Quanto ao Poder Público, além da patente omissão face à segregação social existente entre presos, foram narrados graves atentados aos direitos humanos das mulheres transexuais e travestis. Dentre eles, podemos citar: agressões físicas por parte do Serviço de Operações Especiais (SOE) e Grupamento de Serviço de Escolta (GSE) da SEAP, motivadas pelo simples fato da identidade transexual da pessoa; homofobia por parte dos agentes penitenciários; corte de cabelo obrigatório, sob pena de imposição de punição de isolamento na unidade; revista íntima realizada por agentes masculinos, de maneira humilhante e pública, expondo-se a pessoa revistada desnuda, no meio do coletivo de presos homens, com verificação pública, inclusive da cavidade anal; obrigatoriedade do banho de sol com o tórax desnudo, o que obriga as detentas a exporem seus seios (muitas têm até prótese mamária), no meio dos homens, ou a não receber luz solar; desrespeito ao nome social no tratamento cotidiano dos presos pelos agentes penitenciários; ausência do serviço de saúde adequado, não havendo dispensação de medicamentos para terapia hormonal ou qualquer acompanhamento multidisciplinar da pessoa transexual e travesti; carência de serviços no âmbito da prevenção das DST/HIV/AIDS etc.

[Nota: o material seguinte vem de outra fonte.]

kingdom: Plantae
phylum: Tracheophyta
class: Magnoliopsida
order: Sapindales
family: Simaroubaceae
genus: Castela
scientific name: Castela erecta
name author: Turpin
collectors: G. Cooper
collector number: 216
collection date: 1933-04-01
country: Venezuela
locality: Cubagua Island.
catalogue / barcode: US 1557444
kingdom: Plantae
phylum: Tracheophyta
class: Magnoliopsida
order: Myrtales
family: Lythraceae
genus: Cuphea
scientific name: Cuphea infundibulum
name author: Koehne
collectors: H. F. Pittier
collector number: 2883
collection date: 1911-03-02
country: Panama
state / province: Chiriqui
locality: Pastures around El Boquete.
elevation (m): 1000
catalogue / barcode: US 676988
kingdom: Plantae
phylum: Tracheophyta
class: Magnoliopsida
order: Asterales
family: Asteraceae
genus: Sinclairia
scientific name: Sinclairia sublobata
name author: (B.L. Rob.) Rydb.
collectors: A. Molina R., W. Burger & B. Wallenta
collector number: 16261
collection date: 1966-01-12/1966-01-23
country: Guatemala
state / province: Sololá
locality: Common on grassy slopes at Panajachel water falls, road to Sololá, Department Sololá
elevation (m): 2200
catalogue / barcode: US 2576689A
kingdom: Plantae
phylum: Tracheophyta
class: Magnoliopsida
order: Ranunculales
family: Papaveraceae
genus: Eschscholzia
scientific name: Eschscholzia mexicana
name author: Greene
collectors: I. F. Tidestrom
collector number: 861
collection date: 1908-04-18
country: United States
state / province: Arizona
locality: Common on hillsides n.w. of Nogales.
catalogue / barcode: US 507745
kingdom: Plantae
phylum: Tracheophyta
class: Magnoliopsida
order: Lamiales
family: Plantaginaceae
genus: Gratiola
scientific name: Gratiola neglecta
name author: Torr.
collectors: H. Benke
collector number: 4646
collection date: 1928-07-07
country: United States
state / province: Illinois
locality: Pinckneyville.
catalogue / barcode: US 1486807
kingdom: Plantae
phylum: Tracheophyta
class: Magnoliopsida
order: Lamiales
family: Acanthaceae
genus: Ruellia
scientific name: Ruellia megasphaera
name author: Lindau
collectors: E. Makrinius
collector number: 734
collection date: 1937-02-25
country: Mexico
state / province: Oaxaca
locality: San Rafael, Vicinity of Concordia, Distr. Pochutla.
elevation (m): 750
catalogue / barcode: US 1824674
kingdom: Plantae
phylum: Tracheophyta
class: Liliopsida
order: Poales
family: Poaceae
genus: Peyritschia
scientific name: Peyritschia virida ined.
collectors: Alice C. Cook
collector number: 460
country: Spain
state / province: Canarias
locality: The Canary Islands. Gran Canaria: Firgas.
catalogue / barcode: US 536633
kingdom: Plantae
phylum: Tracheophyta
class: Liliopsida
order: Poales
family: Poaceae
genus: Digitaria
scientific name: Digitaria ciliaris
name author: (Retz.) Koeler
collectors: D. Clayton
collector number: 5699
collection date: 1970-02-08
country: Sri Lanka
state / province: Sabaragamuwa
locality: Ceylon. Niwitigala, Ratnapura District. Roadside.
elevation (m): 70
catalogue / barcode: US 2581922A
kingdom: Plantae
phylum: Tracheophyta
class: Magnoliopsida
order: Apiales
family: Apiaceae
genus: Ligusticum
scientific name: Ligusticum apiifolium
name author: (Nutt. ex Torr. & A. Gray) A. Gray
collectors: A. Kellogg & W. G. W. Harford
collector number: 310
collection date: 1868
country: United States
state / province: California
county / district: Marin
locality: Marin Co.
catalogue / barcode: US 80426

É imprescindível asseverar que os argumentos de proteção da disciplina e da segurança pública no ambiente prisional não têm o condão de autorizar a manutenção das violações de direitos, uma vez que, especificamente na Unidade Prisional Evaristo de Moraes, observou-se um ambiente de mínimo acolhimento e respeito, apesar da existência de problemas relacionados à saúde, bem como à revista e visita íntimas. Isso porque as travestis e transexuais alocadas naquele presídio têm permissão, por exclusiva discricionariedade do gestor, para manter os cabelos longos, utilizar vestuário feminino, receber objetos pessoais de uso feminino e costumam ser tratadas pelo nome social.

Além disso, põe-se em xeque de maneira definitiva o argumento falacioso da segurança e da disciplina o fato de que, nas unidades femininas, não é imposto o corte de cabelo, é permitido o uso de shorts e tops no interior das celas e há distribuição para as internas de anticoncepcionais. Tal conjuntura demonstra que as pessoas LGBT encarceradas no Estado do Rio de Janeiro sofrem atos intencionais de violência física e psíquica motivados por sua orientação sexual e identidade de gênero, o que implica dizer que estão sujeitas à tortura, considerando-se o conceito adotado pela Convenção Contra a Tortura e outros Tratamentos ou Penas Cruéis, Desumanos ou Degradantes.

II – Resumo da Ação e/ou Medidas Judiciais; Extrajudiciais e/ou Políticas Adotadas:

O gravíssimo cenário acima exposto foi levado a público pelo NUDIVERSIS na sessão ordinária do Conselho de Direitos da População LGBT, realizada em 14/04/2015, a qual teve a participação do Secretário de Administração Penitenciária recém-empossado, a convite da SUPERDIR/SEASDH.

Merece nota ainda a reportagem publicada pelo jornal “O DIA” na mesma data, intitulada “Nas Grades do Preconceito”, que denunciou à sociedade como um todo as condições encontradas pela Defensoria Pública, trazendo o relevantíssimo relato pessoal de “Maria”, egressa do sistema penitenciário e vítima direta da violência institucional contra a mulher transexual. Durante as negociações realizadas em parceria com a Superintendência de Direitos Difusos e Coletivos da Secretaria de Estado de Assistência Social e Direitos Humanos – SUPERDIR/SEASDH -, foi acordada a edição de Resolução pela Administração Penitenciária que disciplinasse o tema no Estado do Rio de Janeiro, bem como a criação de um grupo de trabalho destinado à fiscalização de sua progressiva efetivação prática, ambas as medidas previstas para a data de 15/05/2015.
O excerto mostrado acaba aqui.